This work proposes LoopFormer, a novel architecture addressing the inflexibility of conventional cyclic Transformers with fixed iteration counts, which struggle to adapt to varying computational budgets during inference. LoopFormer is trained on variable-length recurrence trajectories and incorporates shortcut consistency training alongside budget-conditioned modulation to ensure coherent and progressively refined representations across different inference depths. By integrating an elastic-depth design with trajectory alignment techniques, the model dynamically adjusts its inference steps according to available computational resources. Experimental results demonstrate that LoopFormer maintains robust performance under stringent computational constraints in language modeling and reasoning tasks, while also enabling smooth performance gains as the budget increases.

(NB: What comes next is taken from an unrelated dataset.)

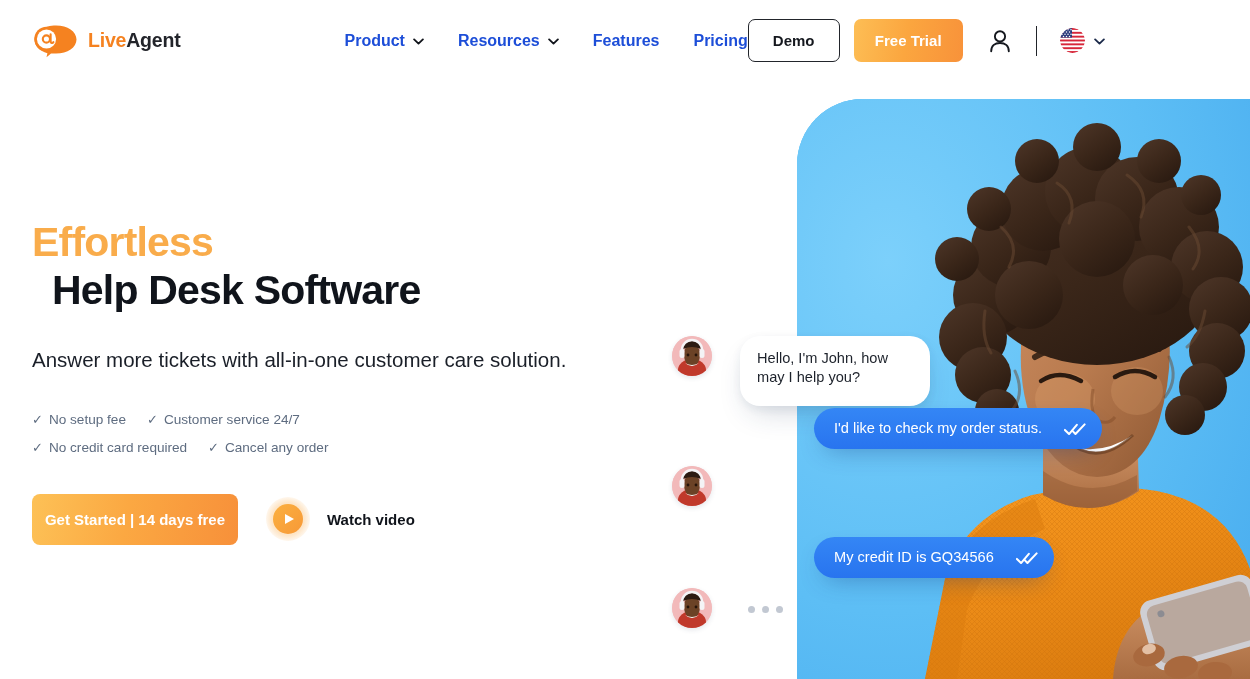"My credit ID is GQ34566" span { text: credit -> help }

Looped Transformers have emerged as an efficient and powerful class of models for reasoning in the language domain. Recent studies show that these models achieve strong performance on algorithmic and reasoning tasks, suggesting that looped architectures possess an inductive bias toward latent reasoning. However, prior approaches fix the number of loop iterations during training and inference, leaving open the question of whether these models can flexibly adapt their computational depth under variable compute budgets. We introduce LoopFormer, a looped Transformer trained on variable-length trajectories to enable budget-conditioned reasoning. Our core contribution is a shortcut-consistency training scheme that aligns trajectories of different lengths, ensuring that shorter loops yield informative representations while longer loops continue to refine them. LoopFormer conditions each loop on the current time and step size, enabling representations to evolve consistently across trajectories of varying length rather than drifting or stagnating. Empirically, LoopFormer demonstrates robust performance on language modeling and reasoning benchmarks even under aggressive compute constraints, while scaling gracefully with additional budget. These results show that looped Transformers are inherently suited for adaptive language modeling, opening a path toward controllable and budget-aware large language models.